### INSTRUCTION
Beneath this task is a listing; retype all of it exactly.

====== RECORDS FOR THE EXERCISE

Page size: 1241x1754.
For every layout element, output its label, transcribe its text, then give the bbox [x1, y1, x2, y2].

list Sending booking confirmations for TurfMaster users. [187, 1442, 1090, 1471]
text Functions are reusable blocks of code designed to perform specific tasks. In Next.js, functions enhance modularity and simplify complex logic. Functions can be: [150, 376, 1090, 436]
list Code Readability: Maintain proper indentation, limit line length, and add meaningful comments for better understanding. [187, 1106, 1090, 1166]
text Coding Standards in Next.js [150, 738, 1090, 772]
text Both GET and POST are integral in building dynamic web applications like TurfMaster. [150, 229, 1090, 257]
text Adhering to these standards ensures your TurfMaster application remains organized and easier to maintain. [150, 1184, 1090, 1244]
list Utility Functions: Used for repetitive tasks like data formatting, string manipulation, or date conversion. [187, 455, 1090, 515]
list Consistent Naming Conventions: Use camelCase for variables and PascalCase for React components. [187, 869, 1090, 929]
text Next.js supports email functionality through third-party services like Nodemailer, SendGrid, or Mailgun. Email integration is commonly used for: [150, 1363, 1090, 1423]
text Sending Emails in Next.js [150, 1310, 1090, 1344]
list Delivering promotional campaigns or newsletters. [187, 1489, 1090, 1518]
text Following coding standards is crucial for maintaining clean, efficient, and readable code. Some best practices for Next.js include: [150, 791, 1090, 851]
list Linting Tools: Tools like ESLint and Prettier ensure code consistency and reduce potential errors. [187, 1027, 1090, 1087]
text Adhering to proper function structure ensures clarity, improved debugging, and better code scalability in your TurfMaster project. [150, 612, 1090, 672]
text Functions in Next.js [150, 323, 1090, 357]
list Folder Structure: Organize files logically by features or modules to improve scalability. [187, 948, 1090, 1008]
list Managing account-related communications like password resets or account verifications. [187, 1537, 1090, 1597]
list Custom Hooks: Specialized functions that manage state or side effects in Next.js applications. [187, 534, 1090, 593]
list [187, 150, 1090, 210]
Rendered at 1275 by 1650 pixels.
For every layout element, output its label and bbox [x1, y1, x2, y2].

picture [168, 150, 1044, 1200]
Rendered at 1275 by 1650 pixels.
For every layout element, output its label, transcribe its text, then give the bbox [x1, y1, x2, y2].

============

### FINISHED TASK
Page size: 1241x1754.
For every layout element, output its label, transcribe its text, then give the bbox [x1, y1, x2, y2].

list Sending booking confirmations for TurfMaster users. [187, 1442, 1090, 1471]
text Functions are reusable blocks of code designed to perform specific tasks. In Next.js, functions enhance modularity and simplify complex logic. Functions can be: [150, 376, 1090, 436]
list Code Readability: Maintain proper indentation, limit line length, and add meaningful comments for better understanding. [187, 1106, 1090, 1166]
text Coding Standards in Next.js [150, 738, 1090, 772]
text Both GET and POST are integral in building dynamic web applications like TurfMaster. [150, 229, 1090, 257]
text Adhering to these standards ensures your TurfMaster application remains organized and easier to maintain. [150, 1184, 1090, 1244]
list Utility Functions: Used for repetitive tasks like data formatting, string manipulation, or date conversion. [187, 455, 1090, 515]
list Consistent Naming Conventions: Use camelCase for variables and PascalCase for React components. [187, 869, 1090, 929]
text Next.js supports email functionality through third-party services like Nodemailer, SendGrid, or Mailgun. Email integration is commonly used for: [150, 1363, 1090, 1423]
text Sending Emails in Next.js [150, 1310, 1090, 1344]
list Delivering promotional campaigns or newsletters. [187, 1489, 1090, 1518]
text Following coding standards is crucial for maintaining clean, efficient, and readable code. Some best practices for Next.js include: [150, 791, 1090, 851]
list Linting Tools: Tools like ESLint and Prettier ensure code consistency and reduce potential errors. [187, 1027, 1090, 1087]
text Adhering to proper function structure ensures clarity, improved debugging, and better code scalability in your TurfMaster project. [150, 612, 1090, 672]
text Functions in Next.js [150, 323, 1090, 357]
list Folder Structure: Organize files logically by features or modules to improve scalability. [187, 948, 1090, 1008]
list Managing account-related communications like password resets or account verifications. [187, 1537, 1090, 1597]
list Custom Hooks: Specialized functions that manage state or side effects in Next.js applications. [187, 534, 1090, 593]
list [187, 150, 1090, 210]
Rendered at 1275 by 1650 pixels.
For every layout element, output its label and bbox [x1, y1, x2, y2].

picture [168, 150, 1044, 1200]
Rendered at 1275 by 1650 pixels.
For every layout element, output its label, transcribe its text, then give the bbox [x1, y1, x2, y2].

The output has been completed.